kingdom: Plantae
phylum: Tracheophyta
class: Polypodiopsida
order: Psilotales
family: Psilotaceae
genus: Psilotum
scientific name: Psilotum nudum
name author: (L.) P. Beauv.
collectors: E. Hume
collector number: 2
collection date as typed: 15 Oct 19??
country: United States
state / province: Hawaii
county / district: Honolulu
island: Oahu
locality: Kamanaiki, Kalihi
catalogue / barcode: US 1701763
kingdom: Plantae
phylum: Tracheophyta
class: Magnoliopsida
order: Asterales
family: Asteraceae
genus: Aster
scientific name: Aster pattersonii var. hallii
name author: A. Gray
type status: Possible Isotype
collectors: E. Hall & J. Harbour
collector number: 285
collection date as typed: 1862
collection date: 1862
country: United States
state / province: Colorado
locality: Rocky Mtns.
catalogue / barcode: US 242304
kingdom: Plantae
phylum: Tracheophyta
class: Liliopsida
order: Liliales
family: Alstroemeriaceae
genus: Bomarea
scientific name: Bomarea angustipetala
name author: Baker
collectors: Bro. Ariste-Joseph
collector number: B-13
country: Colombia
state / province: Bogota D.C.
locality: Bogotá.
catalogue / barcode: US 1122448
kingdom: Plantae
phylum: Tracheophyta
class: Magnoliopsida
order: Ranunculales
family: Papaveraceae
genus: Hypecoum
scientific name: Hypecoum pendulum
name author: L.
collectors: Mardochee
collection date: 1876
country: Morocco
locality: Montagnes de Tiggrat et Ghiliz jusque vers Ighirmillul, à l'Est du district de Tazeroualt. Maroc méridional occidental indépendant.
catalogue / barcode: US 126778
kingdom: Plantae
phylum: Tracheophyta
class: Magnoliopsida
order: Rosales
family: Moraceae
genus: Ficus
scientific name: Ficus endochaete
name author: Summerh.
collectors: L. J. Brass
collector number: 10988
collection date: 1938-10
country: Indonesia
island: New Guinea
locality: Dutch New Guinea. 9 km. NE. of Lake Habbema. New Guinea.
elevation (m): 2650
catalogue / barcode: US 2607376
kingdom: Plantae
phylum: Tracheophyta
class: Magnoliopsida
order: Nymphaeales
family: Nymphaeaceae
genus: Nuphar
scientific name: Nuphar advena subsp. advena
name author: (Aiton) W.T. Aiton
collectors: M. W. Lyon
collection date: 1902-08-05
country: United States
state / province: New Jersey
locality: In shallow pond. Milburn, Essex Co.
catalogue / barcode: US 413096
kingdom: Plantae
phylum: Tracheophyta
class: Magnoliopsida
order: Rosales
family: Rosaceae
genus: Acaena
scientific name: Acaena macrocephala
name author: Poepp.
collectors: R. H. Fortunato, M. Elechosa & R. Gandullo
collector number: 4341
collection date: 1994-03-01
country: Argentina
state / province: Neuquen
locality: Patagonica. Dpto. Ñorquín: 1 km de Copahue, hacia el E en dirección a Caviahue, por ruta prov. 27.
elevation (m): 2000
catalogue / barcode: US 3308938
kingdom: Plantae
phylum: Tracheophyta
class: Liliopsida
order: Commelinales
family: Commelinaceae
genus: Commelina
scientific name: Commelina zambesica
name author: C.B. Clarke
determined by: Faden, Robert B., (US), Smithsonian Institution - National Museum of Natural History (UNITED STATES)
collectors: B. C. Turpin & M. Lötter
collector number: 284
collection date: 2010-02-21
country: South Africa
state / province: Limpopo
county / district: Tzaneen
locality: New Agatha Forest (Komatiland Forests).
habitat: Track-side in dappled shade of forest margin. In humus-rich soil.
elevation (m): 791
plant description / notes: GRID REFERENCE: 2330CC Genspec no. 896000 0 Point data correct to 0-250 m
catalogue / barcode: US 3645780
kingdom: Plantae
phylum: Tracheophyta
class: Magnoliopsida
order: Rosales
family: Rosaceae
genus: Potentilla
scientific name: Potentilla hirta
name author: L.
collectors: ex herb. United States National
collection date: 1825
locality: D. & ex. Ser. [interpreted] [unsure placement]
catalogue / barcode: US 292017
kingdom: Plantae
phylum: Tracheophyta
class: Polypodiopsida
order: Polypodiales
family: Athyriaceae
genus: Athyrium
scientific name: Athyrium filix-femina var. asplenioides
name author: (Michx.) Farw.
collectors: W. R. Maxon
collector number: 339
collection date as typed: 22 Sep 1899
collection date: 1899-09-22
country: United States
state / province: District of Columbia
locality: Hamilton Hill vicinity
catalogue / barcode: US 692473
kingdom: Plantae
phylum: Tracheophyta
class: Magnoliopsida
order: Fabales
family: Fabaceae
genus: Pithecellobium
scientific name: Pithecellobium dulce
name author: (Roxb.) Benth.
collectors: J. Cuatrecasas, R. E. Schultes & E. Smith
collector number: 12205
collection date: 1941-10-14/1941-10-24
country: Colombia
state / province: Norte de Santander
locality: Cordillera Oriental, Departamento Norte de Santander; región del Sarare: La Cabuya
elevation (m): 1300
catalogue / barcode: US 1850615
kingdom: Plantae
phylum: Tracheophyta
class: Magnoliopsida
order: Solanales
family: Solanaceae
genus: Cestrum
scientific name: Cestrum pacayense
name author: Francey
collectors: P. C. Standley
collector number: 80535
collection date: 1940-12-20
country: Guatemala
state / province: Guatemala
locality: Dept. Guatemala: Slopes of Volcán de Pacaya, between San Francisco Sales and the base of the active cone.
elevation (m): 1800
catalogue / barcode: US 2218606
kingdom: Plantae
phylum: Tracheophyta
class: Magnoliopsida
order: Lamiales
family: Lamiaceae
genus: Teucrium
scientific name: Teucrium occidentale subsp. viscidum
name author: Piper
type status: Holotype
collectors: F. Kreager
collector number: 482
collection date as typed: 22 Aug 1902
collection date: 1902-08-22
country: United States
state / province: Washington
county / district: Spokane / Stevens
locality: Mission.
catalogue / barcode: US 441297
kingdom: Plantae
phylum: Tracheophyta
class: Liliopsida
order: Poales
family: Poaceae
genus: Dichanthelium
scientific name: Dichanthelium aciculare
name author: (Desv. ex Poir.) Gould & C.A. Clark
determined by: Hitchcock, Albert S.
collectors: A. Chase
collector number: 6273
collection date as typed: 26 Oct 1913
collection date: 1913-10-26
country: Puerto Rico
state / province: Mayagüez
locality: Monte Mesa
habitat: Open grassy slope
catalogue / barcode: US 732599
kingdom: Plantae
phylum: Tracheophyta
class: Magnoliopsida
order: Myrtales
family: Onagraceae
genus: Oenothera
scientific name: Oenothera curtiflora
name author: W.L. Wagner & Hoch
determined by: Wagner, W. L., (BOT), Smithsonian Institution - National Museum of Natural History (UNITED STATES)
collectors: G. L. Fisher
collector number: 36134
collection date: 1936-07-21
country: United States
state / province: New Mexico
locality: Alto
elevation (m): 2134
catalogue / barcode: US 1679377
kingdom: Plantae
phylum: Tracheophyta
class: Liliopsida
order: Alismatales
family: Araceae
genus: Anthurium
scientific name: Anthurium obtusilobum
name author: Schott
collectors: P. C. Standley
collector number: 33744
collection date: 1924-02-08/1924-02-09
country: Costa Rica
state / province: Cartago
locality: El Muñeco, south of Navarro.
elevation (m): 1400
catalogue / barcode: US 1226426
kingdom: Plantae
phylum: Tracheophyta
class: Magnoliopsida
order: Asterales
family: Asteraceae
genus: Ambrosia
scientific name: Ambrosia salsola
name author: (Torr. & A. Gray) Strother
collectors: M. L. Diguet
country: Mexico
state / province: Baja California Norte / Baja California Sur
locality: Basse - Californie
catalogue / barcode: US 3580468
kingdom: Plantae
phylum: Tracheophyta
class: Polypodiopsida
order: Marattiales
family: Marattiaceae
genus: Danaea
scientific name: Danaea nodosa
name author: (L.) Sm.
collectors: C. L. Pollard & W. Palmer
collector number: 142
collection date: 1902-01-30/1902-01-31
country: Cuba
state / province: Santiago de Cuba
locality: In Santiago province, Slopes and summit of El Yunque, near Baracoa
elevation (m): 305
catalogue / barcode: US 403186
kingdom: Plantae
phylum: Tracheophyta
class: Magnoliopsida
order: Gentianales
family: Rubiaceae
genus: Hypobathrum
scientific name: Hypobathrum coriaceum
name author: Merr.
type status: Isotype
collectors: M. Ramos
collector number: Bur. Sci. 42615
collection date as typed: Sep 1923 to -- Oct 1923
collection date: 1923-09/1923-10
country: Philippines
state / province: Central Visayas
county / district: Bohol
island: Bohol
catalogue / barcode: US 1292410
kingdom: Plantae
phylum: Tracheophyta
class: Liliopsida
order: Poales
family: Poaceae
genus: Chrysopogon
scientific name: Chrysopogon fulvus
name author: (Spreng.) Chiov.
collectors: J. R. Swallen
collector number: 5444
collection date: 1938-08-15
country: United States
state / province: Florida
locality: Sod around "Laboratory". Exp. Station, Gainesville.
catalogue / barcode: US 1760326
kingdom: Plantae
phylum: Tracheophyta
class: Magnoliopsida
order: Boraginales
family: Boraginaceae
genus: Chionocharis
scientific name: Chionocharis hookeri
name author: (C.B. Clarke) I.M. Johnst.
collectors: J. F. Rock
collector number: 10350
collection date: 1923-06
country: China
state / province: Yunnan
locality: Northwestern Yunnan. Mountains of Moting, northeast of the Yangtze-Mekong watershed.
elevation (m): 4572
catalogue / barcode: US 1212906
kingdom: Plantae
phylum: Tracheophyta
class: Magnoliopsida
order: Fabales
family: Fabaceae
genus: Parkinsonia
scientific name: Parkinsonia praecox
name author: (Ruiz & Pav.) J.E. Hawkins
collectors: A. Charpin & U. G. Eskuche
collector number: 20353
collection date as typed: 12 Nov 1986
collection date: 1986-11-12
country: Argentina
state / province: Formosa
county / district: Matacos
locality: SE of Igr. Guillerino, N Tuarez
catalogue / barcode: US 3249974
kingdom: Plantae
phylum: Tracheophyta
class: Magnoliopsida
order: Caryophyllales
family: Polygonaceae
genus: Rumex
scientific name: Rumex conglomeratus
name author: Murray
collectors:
************
§ Goal: Copy out word for word the lines above, from the line with "collection date: 1994-03-01" up to and including the line with "collectors: J. Cuatrecasas, R.".

§ Answer to the exercise:
collection date: 1994-03-01
country: Argentina
state / province: Neuquen
locality: Patagonica. Dpto. Ñorquín: 1 km de Copahue, hacia el E en dirección a Caviahue, por ruta prov. 27.
elevation (m): 2000
catalogue / barcode: US 3308938
kingdom: Plantae
phylum: Tracheophyta
class: Liliopsida
order: Commelinales
family: Commelinaceae
genus: Commelina
scientific name: Commelina zambesica
name author: C.B. Clarke
determined by: Faden, Robert B., (US), Smithsonian Institution - National Museum of Natural History (UNITED STATES)
collectors: B. C. Turpin & M. Lötter
collector number: 284
collection date: 2010-02-21
country: South Africa
state / province: Limpopo
county / district: Tzaneen
locality: New Agatha Forest (Komatiland Forests).
habitat: Track-side in dappled shade of forest margin. In humus-rich soil.
elevation (m): 791
plant description / notes: GRID REFERENCE: 2330CC Genspec no. 896000 0 Point data correct to 0-250 m
catalogue / barcode: US 3645780
kingdom: Plantae
phylum: Tracheophyta
class: Magnoliopsida
order: Rosales
family: Rosaceae
genus: Potentilla
scientific name: Potentilla hirta
name author: L.
collectors: ex herb. United States National
collection date: 1825
locality: D. & ex. Ser. [interpreted] [unsure placement]
catalogue / barcode: US 292017
kingdom: Plantae
phylum: Tracheophyta
class: Polypodiopsida
order: Polypodiales
family: Athyriaceae
genus: Athyrium
scientific name: Athyrium filix-femina var. asplenioides
name author: (Michx.) Farw.
collectors: W. R. Maxon
collector number: 339
collection date as typed: 22 Sep 1899
collection date: 1899-09-22
country: United States
state / province: District of Columbia
locality: Hamilton Hill vicinity
catalogue / barcode: US 692473
kingdom: Plantae
phylum: Tracheophyta
class: Magnoliopsida
order: Fabales
family: Fabaceae
genus: Pithecellobium
scientific name: Pithecellobium dulce
name author: (Roxb.) Benth.
collectors: J. Cuatrecasas, R. E. Schultes & E. Smith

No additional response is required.